Die 20 Vereine der 3. Liga haben ungeachtet der Transferrekorde im internationalen Fußball auch in dieser Sommer-Wechselperiode kaum Geld in die Hand genommen.
Lediglich Zweitliga-Absteiger Karlsruher SC bezahlte für Marvin Wanitzek vom VfB Stuttgart knapp 100 000 Euro. Ansonsten setzen die Drittligisten fast durchweg auf ablösefreie Profis und Leihgeschäfte. Mit den letzten beiden der insgesamt 478 Transfers (239 Zugänge/239 Abgänge) des Sommers sicherten sich die SpVgg Unterhaching (Finn Porath vom Hamburger SV) und der FC Carl Zeiss Jena (Julian Günther-Schmidt vom FC Augsburg) per Leihe zwei Nachwuchstalente.
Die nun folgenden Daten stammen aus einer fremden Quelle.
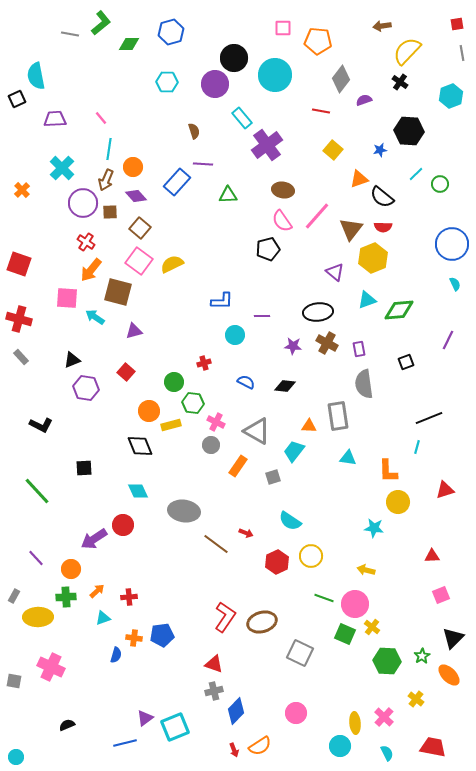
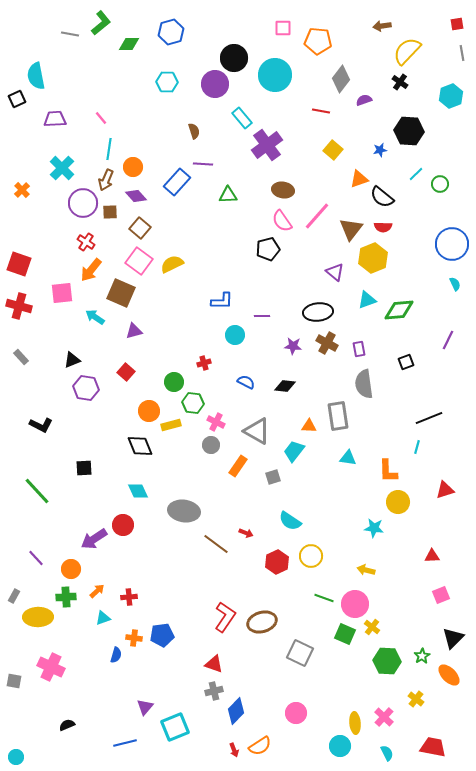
brown square at (118, 292): moved 3 px right, 1 px down; rotated 8 degrees clockwise
pink square at (67, 298): moved 5 px left, 5 px up; rotated 10 degrees counterclockwise
red cross at (19, 319): moved 13 px up
purple triangle at (145, 718): moved 11 px up; rotated 12 degrees counterclockwise
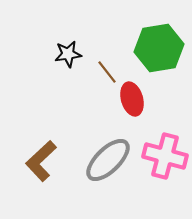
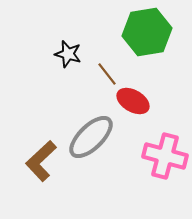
green hexagon: moved 12 px left, 16 px up
black star: rotated 24 degrees clockwise
brown line: moved 2 px down
red ellipse: moved 1 px right, 2 px down; rotated 44 degrees counterclockwise
gray ellipse: moved 17 px left, 23 px up
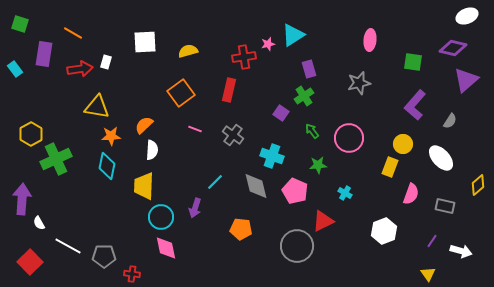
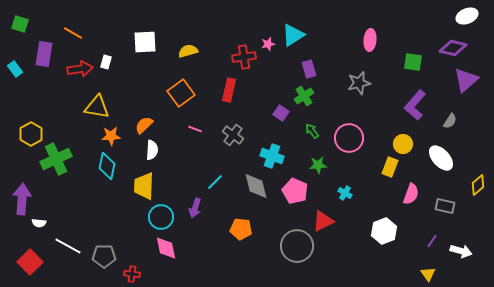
white semicircle at (39, 223): rotated 56 degrees counterclockwise
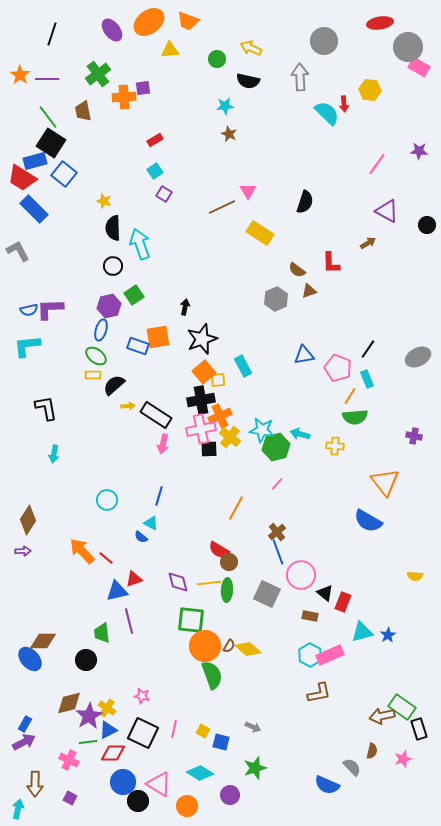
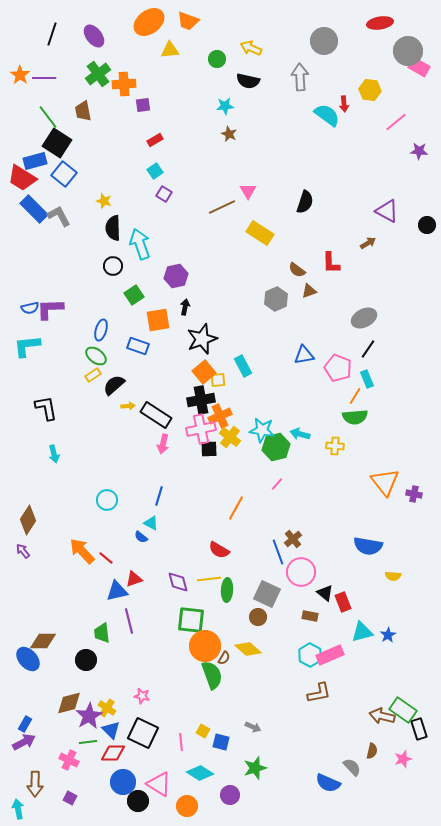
purple ellipse at (112, 30): moved 18 px left, 6 px down
gray circle at (408, 47): moved 4 px down
purple line at (47, 79): moved 3 px left, 1 px up
purple square at (143, 88): moved 17 px down
orange cross at (124, 97): moved 13 px up
cyan semicircle at (327, 113): moved 2 px down; rotated 8 degrees counterclockwise
black square at (51, 143): moved 6 px right
pink line at (377, 164): moved 19 px right, 42 px up; rotated 15 degrees clockwise
gray L-shape at (18, 251): moved 41 px right, 35 px up
purple hexagon at (109, 306): moved 67 px right, 30 px up
blue semicircle at (29, 310): moved 1 px right, 2 px up
orange square at (158, 337): moved 17 px up
gray ellipse at (418, 357): moved 54 px left, 39 px up
yellow rectangle at (93, 375): rotated 35 degrees counterclockwise
orange line at (350, 396): moved 5 px right
purple cross at (414, 436): moved 58 px down
cyan arrow at (54, 454): rotated 24 degrees counterclockwise
blue semicircle at (368, 521): moved 25 px down; rotated 20 degrees counterclockwise
brown cross at (277, 532): moved 16 px right, 7 px down
purple arrow at (23, 551): rotated 126 degrees counterclockwise
brown circle at (229, 562): moved 29 px right, 55 px down
pink circle at (301, 575): moved 3 px up
yellow semicircle at (415, 576): moved 22 px left
yellow line at (209, 583): moved 4 px up
red rectangle at (343, 602): rotated 42 degrees counterclockwise
brown semicircle at (229, 646): moved 5 px left, 12 px down
blue ellipse at (30, 659): moved 2 px left
green rectangle at (402, 707): moved 1 px right, 3 px down
brown arrow at (382, 716): rotated 25 degrees clockwise
pink line at (174, 729): moved 7 px right, 13 px down; rotated 18 degrees counterclockwise
blue triangle at (108, 730): moved 3 px right; rotated 48 degrees counterclockwise
blue semicircle at (327, 785): moved 1 px right, 2 px up
cyan arrow at (18, 809): rotated 24 degrees counterclockwise
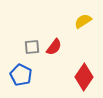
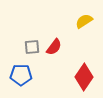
yellow semicircle: moved 1 px right
blue pentagon: rotated 25 degrees counterclockwise
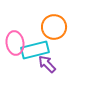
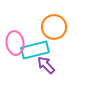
purple arrow: moved 1 px left, 1 px down
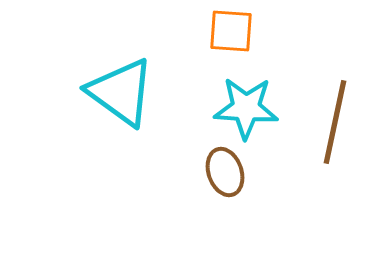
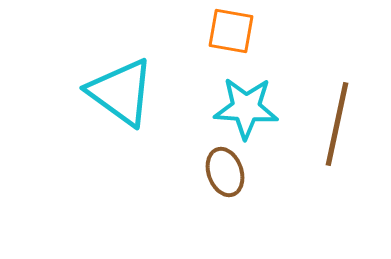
orange square: rotated 6 degrees clockwise
brown line: moved 2 px right, 2 px down
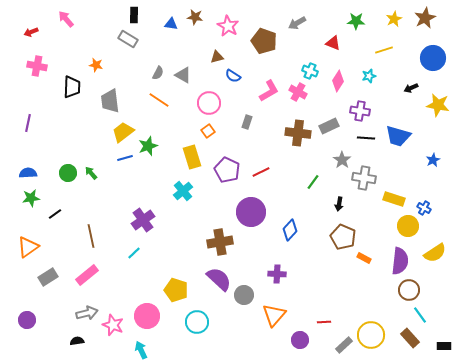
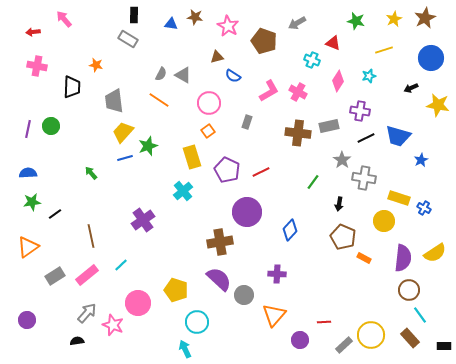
pink arrow at (66, 19): moved 2 px left
green star at (356, 21): rotated 12 degrees clockwise
red arrow at (31, 32): moved 2 px right; rotated 16 degrees clockwise
blue circle at (433, 58): moved 2 px left
cyan cross at (310, 71): moved 2 px right, 11 px up
gray semicircle at (158, 73): moved 3 px right, 1 px down
gray trapezoid at (110, 101): moved 4 px right
purple line at (28, 123): moved 6 px down
gray rectangle at (329, 126): rotated 12 degrees clockwise
yellow trapezoid at (123, 132): rotated 10 degrees counterclockwise
black line at (366, 138): rotated 30 degrees counterclockwise
blue star at (433, 160): moved 12 px left
green circle at (68, 173): moved 17 px left, 47 px up
green star at (31, 198): moved 1 px right, 4 px down
yellow rectangle at (394, 199): moved 5 px right, 1 px up
purple circle at (251, 212): moved 4 px left
yellow circle at (408, 226): moved 24 px left, 5 px up
cyan line at (134, 253): moved 13 px left, 12 px down
purple semicircle at (400, 261): moved 3 px right, 3 px up
gray rectangle at (48, 277): moved 7 px right, 1 px up
gray arrow at (87, 313): rotated 35 degrees counterclockwise
pink circle at (147, 316): moved 9 px left, 13 px up
cyan arrow at (141, 350): moved 44 px right, 1 px up
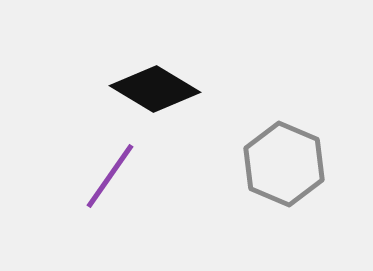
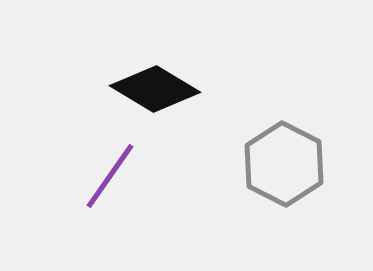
gray hexagon: rotated 4 degrees clockwise
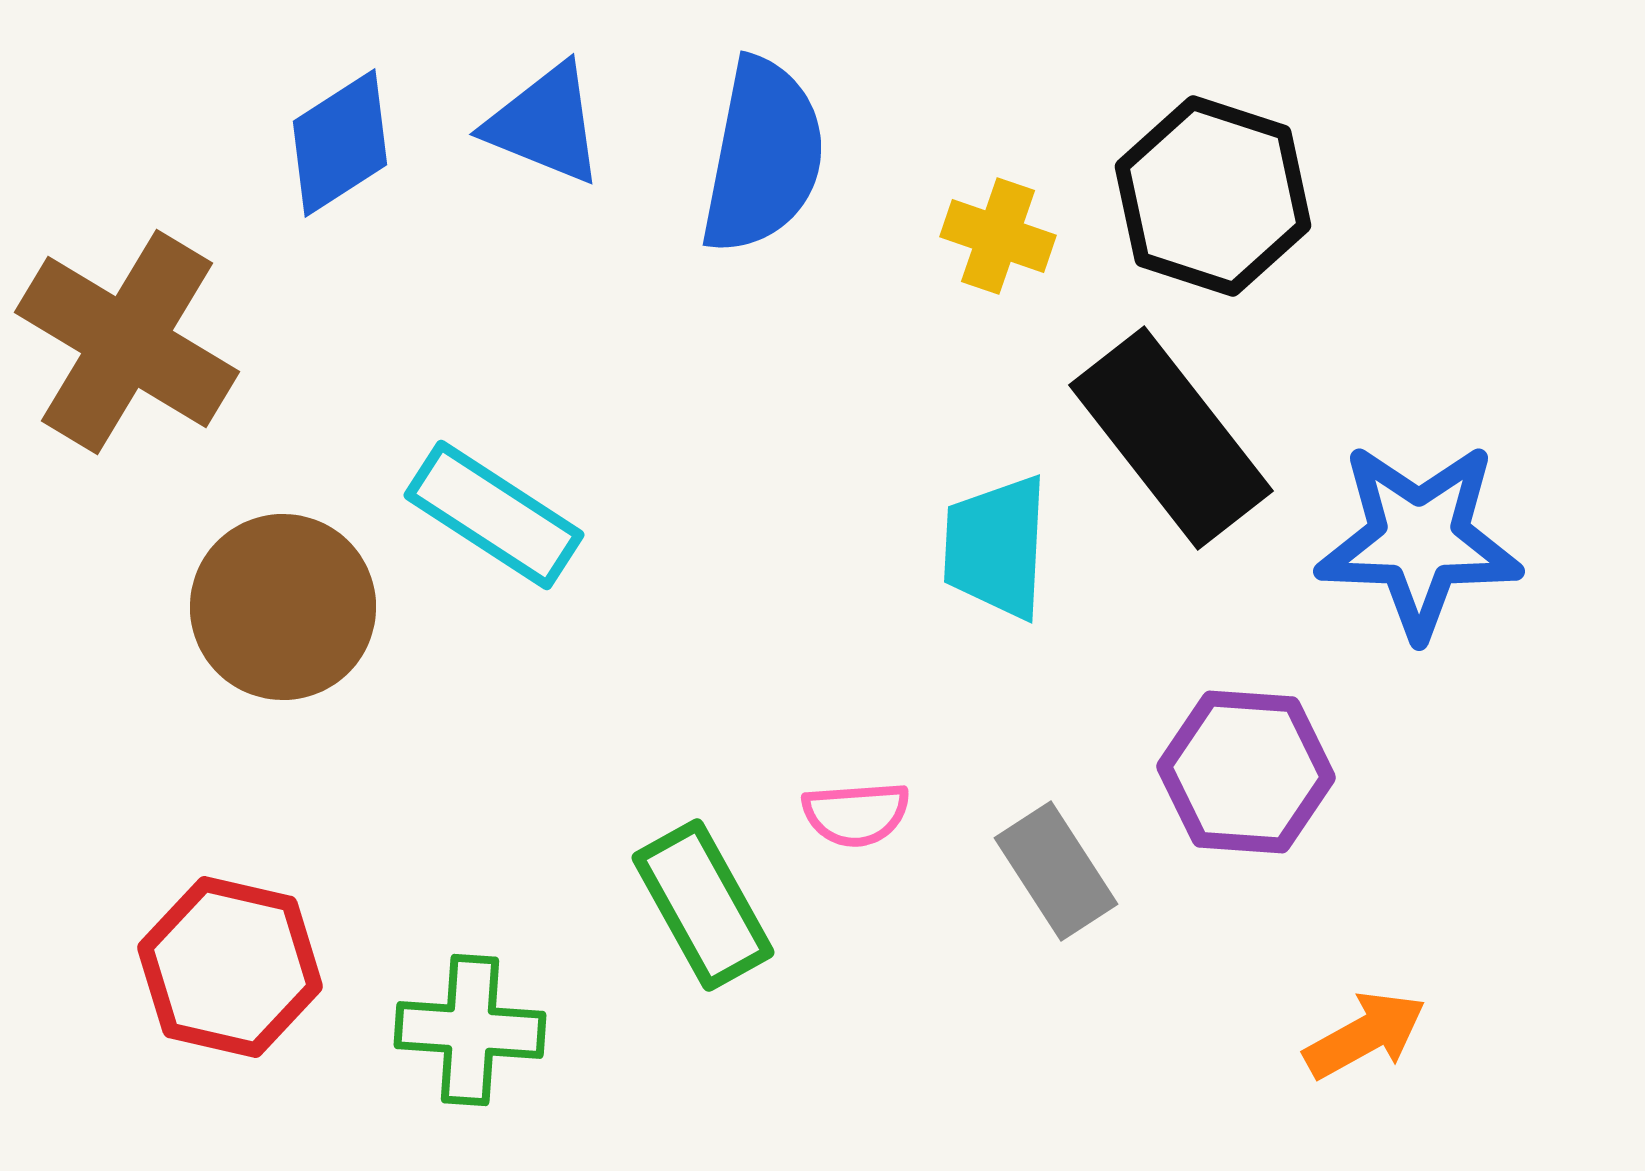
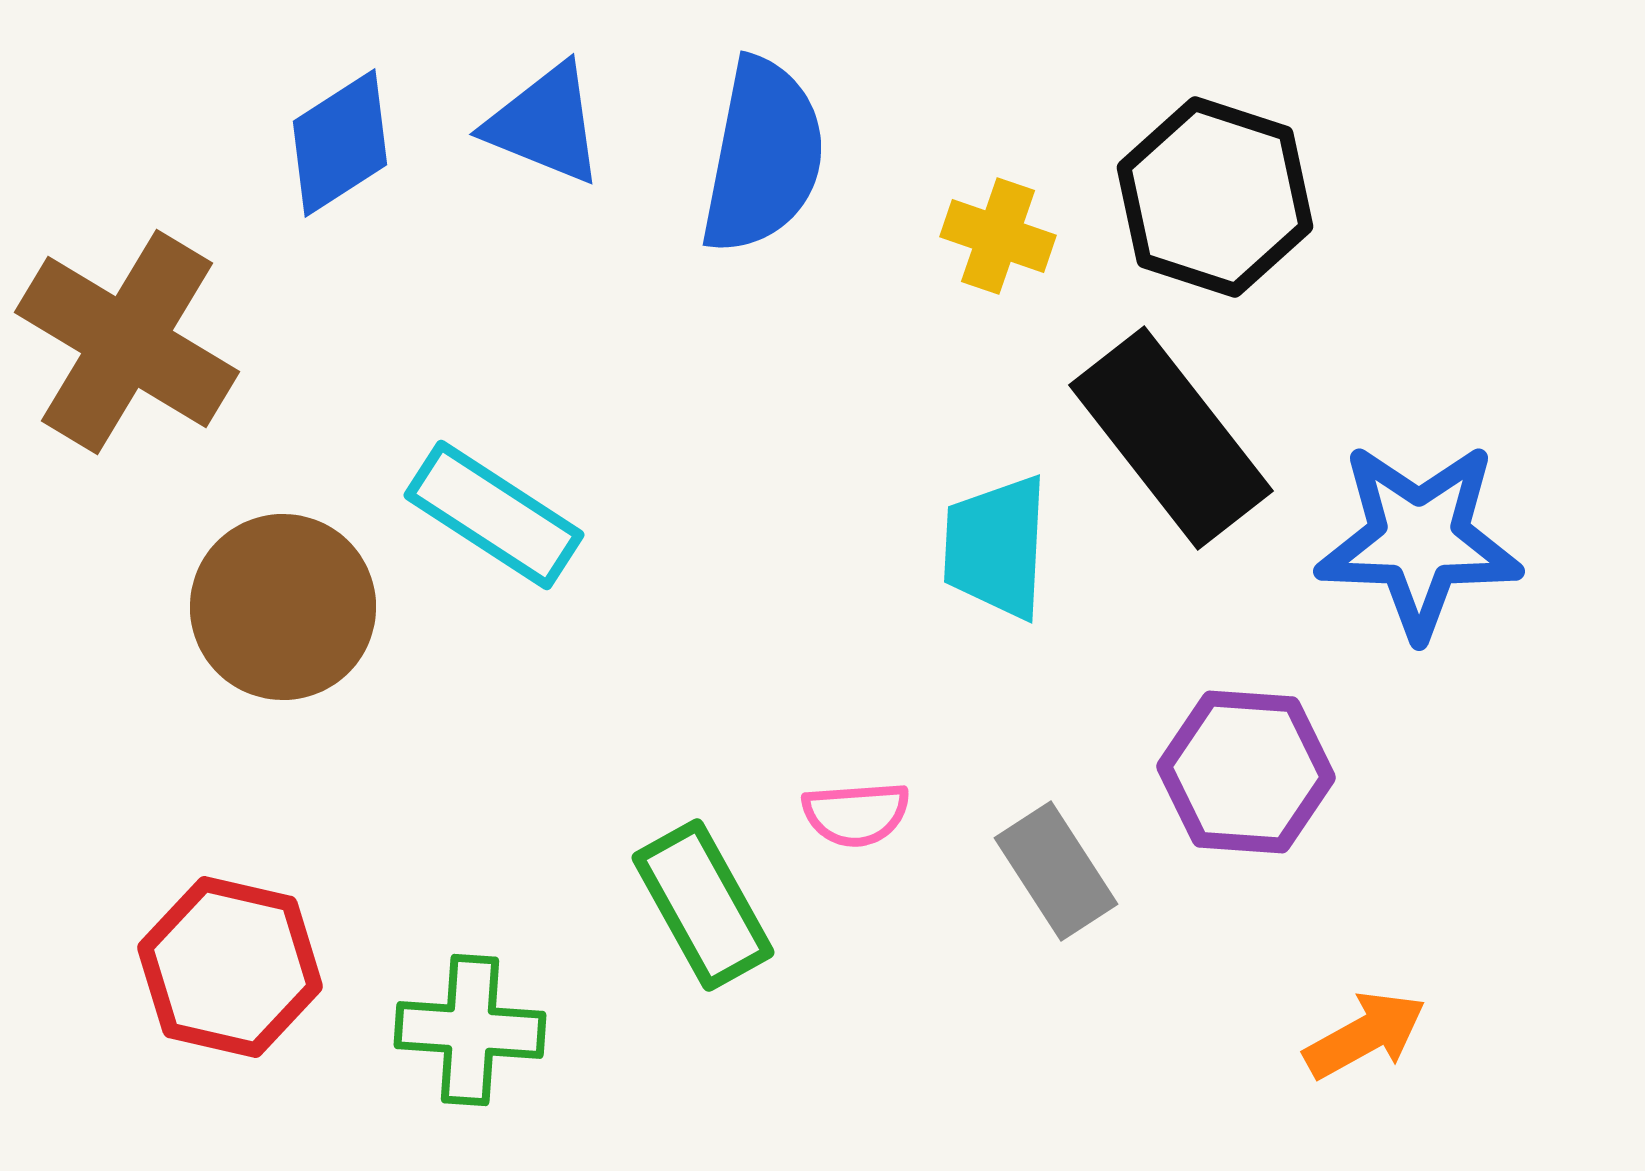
black hexagon: moved 2 px right, 1 px down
Drei Vereine gänzlich ohne Änderung
Seit dem Saisonbeginn hat sich vor allem beim VfL Osnabrück noch einiges getan. Weil mit Kwasi Okyere Wriedt und Nazim Sangaré zwei Leistungsträger abgeworben wurden, verpflichteten die Niedersachsen noch vier Spieler. Späte namhafte Abgänge verzeichneten auch die SpVgg Unterhaching, die ihren neuseeländischen Nationaltorhüter Stefan Marinovic zu den Vancouver Whitecaps in die Major League Soccer ziehen lassen mussten, und Zweitliga-Absteiger Würzburger Kickers, deren Angreifer Elia Soriano zu Korona Kielce nach Polen ging. Mit dem VfR Aalen, Preußen Münster und dem 1. FC Magdeburg blieben drei Vereine ohne jeglichen Zu- oder Abgang seit dem Saisonstart.